New Book about Maine in the Revolutionary War

Mike Cecere has just announced the publication of To Hazard Our Own Security: Maine’s Role in the American Revolution. Publisher Heritage Books says:

Maine’s role in the American Revolution has traditionally been obscured by the fact that it was part of Massachusetts during the conflict and did not become a state in its own right until 1820. Thousands of men from what is now Maine served in the Revolutionary War, but they did so alongside men from Massachusetts and in units identified as Massachusetts regiments.

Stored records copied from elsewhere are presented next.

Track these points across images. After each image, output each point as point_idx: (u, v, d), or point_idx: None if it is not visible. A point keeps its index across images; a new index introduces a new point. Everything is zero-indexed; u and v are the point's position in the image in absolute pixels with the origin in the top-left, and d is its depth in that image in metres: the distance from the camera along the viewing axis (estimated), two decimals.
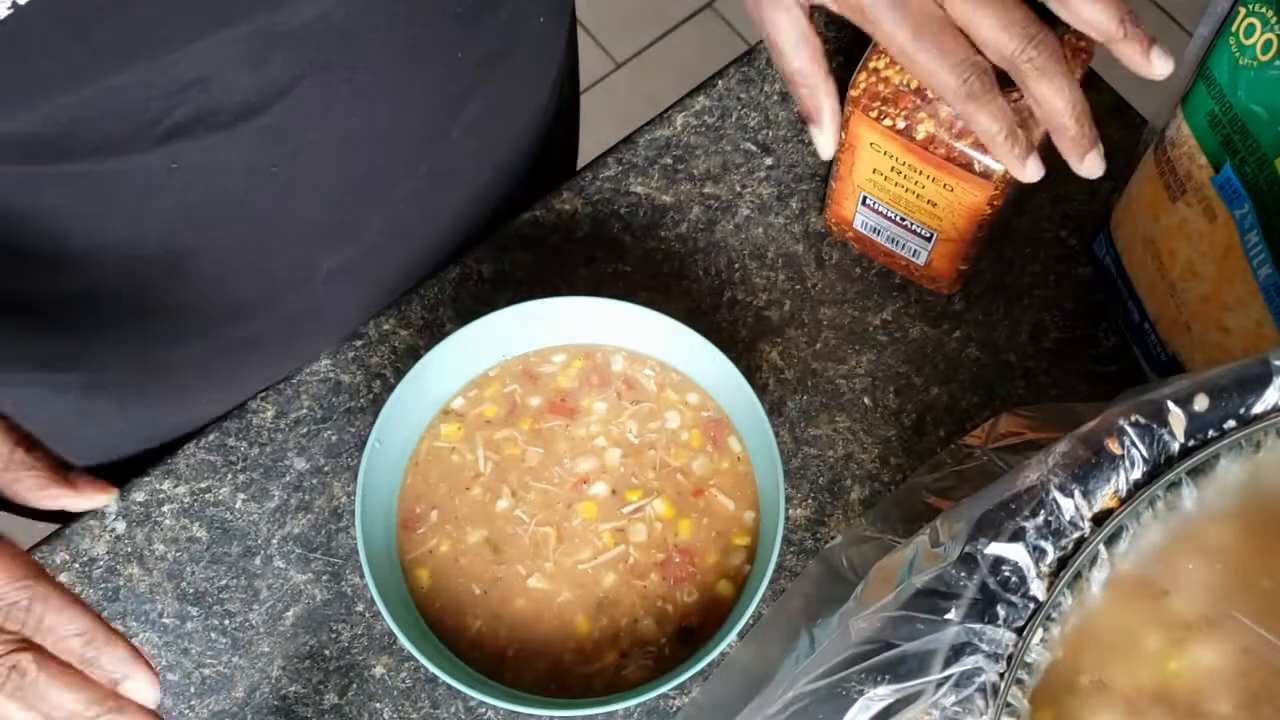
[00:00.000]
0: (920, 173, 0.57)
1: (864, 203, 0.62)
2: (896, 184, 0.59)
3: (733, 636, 0.54)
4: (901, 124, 0.56)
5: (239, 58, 0.51)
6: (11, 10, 0.42)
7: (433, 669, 0.53)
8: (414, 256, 0.68)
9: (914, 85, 0.55)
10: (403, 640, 0.54)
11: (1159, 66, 0.49)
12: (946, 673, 0.39)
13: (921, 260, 0.63)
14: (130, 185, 0.54)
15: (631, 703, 0.54)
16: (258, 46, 0.51)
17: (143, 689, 0.45)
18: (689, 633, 0.56)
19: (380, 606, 0.54)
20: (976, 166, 0.55)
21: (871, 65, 0.56)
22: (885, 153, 0.57)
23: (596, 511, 0.58)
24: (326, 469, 0.63)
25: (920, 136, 0.55)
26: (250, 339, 0.66)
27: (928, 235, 0.61)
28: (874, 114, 0.56)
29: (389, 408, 0.57)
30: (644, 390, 0.61)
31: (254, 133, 0.54)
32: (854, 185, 0.61)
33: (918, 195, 0.58)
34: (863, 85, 0.56)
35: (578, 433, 0.60)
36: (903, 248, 0.63)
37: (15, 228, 0.54)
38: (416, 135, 0.62)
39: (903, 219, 0.61)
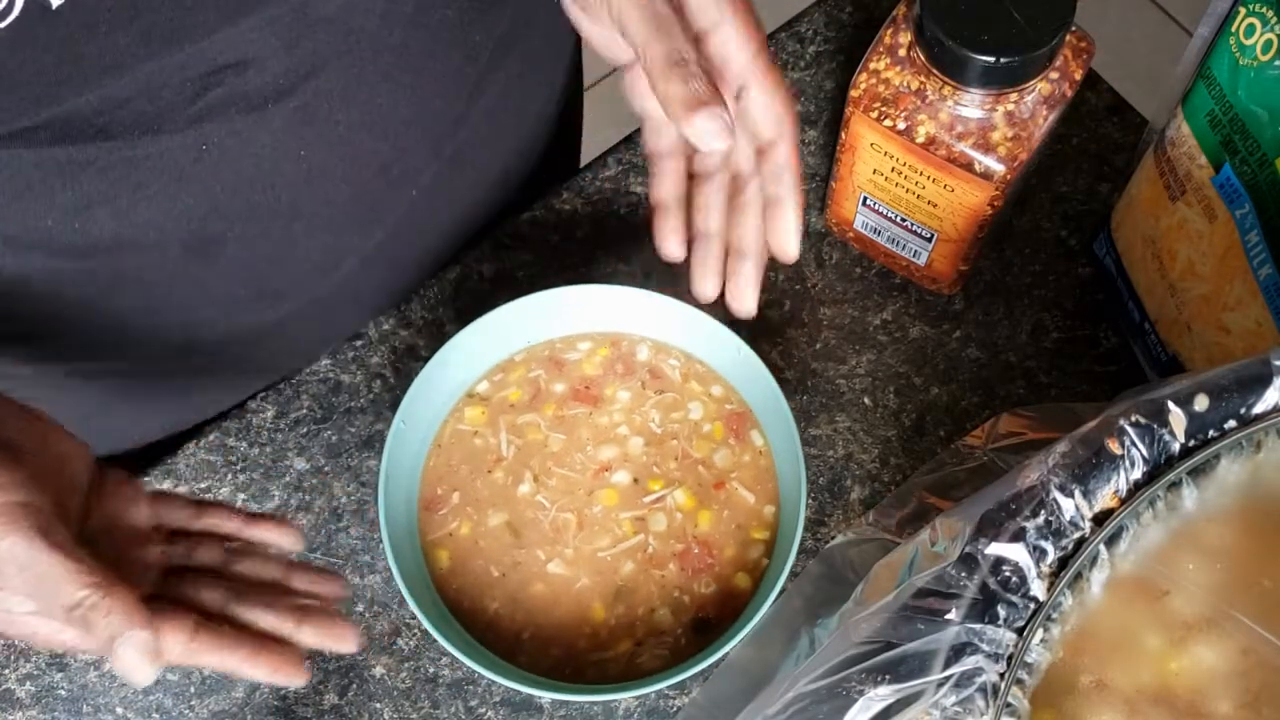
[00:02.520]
0: (921, 173, 0.57)
1: (864, 203, 0.62)
2: (897, 184, 0.59)
3: (749, 630, 0.54)
4: (902, 125, 0.56)
5: (274, 40, 0.51)
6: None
7: (450, 649, 0.53)
8: (435, 241, 0.68)
9: (914, 86, 0.55)
10: (423, 620, 0.54)
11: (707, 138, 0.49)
12: (947, 673, 0.39)
13: (922, 261, 0.63)
14: (162, 168, 0.54)
15: (645, 690, 0.54)
16: (291, 30, 0.52)
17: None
18: (704, 624, 0.56)
19: (401, 586, 0.54)
20: (977, 167, 0.55)
21: (872, 66, 0.56)
22: (886, 153, 0.57)
23: (617, 499, 0.59)
24: (326, 469, 0.63)
25: (921, 138, 0.55)
26: (276, 324, 0.66)
27: (928, 236, 0.61)
28: (874, 115, 0.56)
29: (414, 389, 0.58)
30: (668, 380, 0.61)
31: (283, 115, 0.55)
32: (854, 186, 0.61)
33: (918, 196, 0.58)
34: (863, 86, 0.56)
35: (601, 420, 0.60)
36: (903, 248, 0.63)
37: (48, 214, 0.54)
38: (438, 118, 0.63)
39: (903, 219, 0.61)
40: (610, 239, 0.68)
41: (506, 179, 0.71)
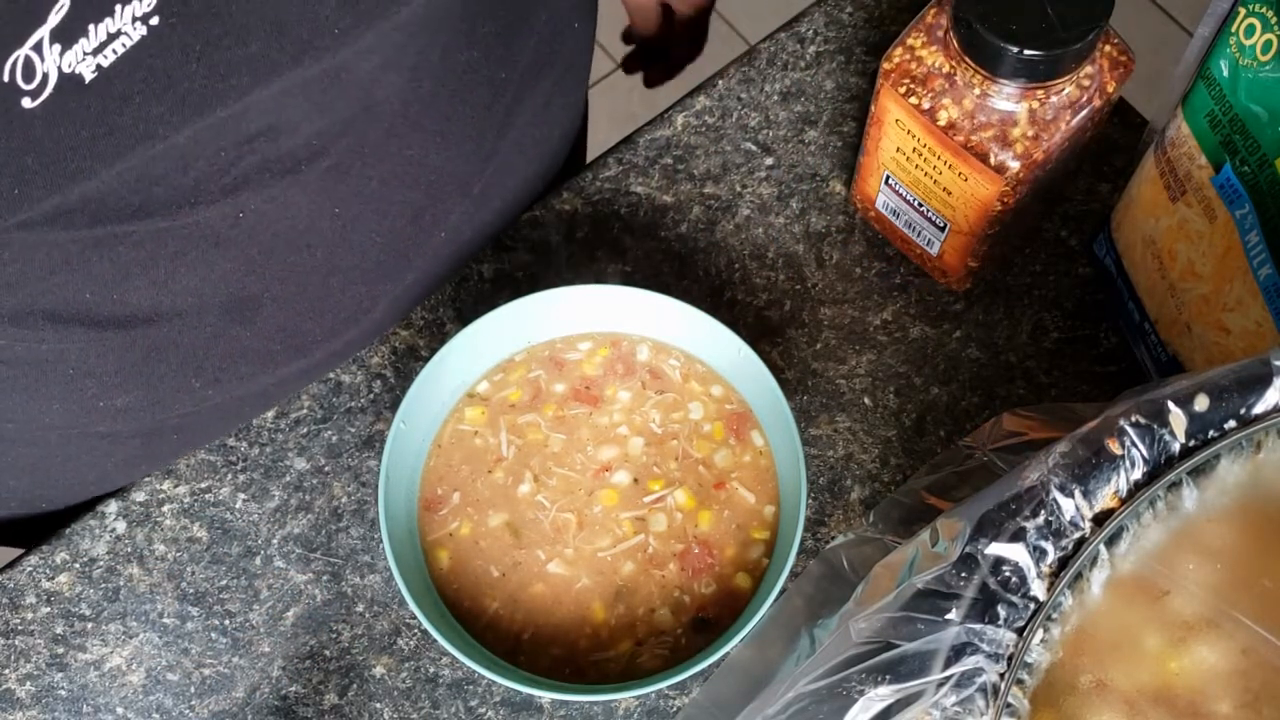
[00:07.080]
0: (939, 157, 0.57)
1: (887, 182, 0.62)
2: (917, 166, 0.59)
3: (749, 630, 0.54)
4: (927, 104, 0.56)
5: (305, 103, 0.51)
6: (96, 74, 0.43)
7: (449, 649, 0.53)
8: (456, 264, 0.68)
9: (946, 69, 0.55)
10: (422, 620, 0.54)
11: None
12: (947, 673, 0.39)
13: (935, 251, 0.63)
14: (200, 236, 0.54)
15: (645, 690, 0.54)
16: (324, 93, 0.52)
17: None
18: (705, 624, 0.57)
19: (400, 586, 0.54)
20: (991, 160, 0.55)
21: (909, 42, 0.57)
22: (909, 131, 0.58)
23: (618, 500, 0.59)
24: (326, 469, 0.63)
25: (942, 120, 0.56)
26: (307, 369, 0.66)
27: (942, 225, 0.61)
28: (902, 90, 0.56)
29: (415, 389, 0.57)
30: (669, 380, 0.61)
31: (317, 175, 0.55)
32: (879, 162, 0.61)
33: (935, 181, 0.59)
34: (896, 59, 0.57)
35: (601, 420, 0.60)
36: (918, 235, 0.63)
37: (86, 286, 0.53)
38: (468, 159, 0.63)
39: (920, 204, 0.61)
40: (610, 239, 0.68)
41: (528, 199, 0.71)
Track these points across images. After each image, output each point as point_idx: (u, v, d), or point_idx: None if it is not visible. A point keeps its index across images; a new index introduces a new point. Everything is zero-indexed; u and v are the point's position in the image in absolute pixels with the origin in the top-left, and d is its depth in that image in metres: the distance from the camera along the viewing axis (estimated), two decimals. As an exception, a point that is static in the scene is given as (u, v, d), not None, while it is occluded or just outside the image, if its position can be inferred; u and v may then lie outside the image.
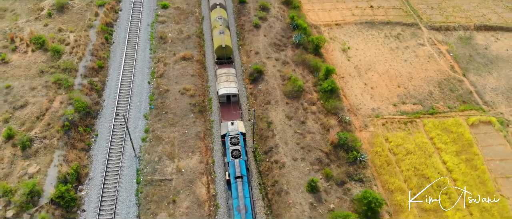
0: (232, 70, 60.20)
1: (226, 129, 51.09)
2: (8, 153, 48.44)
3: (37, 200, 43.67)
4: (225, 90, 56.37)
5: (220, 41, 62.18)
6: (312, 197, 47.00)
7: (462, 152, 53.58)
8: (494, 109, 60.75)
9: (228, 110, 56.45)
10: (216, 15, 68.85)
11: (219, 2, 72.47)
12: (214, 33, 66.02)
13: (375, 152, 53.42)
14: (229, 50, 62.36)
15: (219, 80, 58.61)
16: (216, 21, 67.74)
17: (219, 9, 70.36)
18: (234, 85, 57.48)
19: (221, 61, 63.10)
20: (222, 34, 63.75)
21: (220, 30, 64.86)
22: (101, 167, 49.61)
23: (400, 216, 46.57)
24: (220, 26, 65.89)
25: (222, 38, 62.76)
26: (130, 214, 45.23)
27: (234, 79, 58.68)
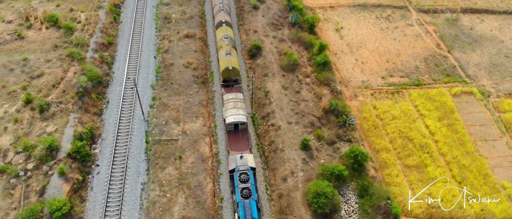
0: (239, 95, 56.04)
1: (234, 164, 47.27)
2: (27, 115, 53.09)
3: (55, 154, 48.31)
4: (233, 118, 52.59)
5: (226, 62, 58.54)
6: (305, 154, 51.62)
7: (444, 118, 58.17)
8: (476, 82, 65.36)
9: (236, 139, 52.87)
10: (222, 34, 65.06)
11: (225, 20, 68.11)
12: (220, 53, 62.08)
13: (363, 117, 58.05)
14: (236, 72, 58.60)
15: (226, 106, 54.60)
16: (222, 40, 63.89)
17: (225, 27, 66.48)
18: (243, 112, 53.56)
19: (228, 84, 59.47)
20: (228, 55, 60.05)
21: (226, 50, 60.93)
22: (112, 128, 54.26)
23: (385, 171, 51.20)
24: (227, 46, 62.04)
25: (229, 59, 59.03)
26: (140, 168, 49.90)
27: (242, 105, 54.66)
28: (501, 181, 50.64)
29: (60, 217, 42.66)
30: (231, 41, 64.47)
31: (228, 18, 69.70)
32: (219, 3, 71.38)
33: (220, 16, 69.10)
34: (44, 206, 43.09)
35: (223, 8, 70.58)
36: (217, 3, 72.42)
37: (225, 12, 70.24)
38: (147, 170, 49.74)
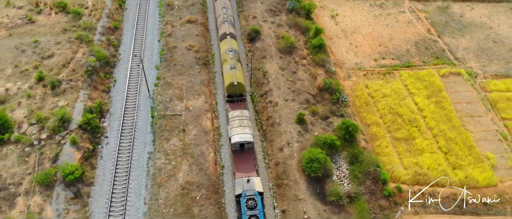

Together these men fought in nearly every key engagement of the war, including: the siege of Boston, invasion of Canada, and defense of New York in 1775-76, and the battles of Trenton, Princeton, Hubbardton, Saratoga, Monmouth, Rhode Island, Newtown, Stony Point, and finally, Yorktown.
The book also touches on the seizure of the Margaretta in Machias, the Royal Navy’s destruction of Falmouth (Portland), Benedict Arnold’s 1775 march to Quebec, and the Penobscot expedition of 1779—all events taking place within modern Maine.

But I get the sense that while James S. Leamon’s Revolution Downeast (1993) focuses on what happened in Maine, particularly political and cultural change, this book has more about what happened to fighting men from Maine.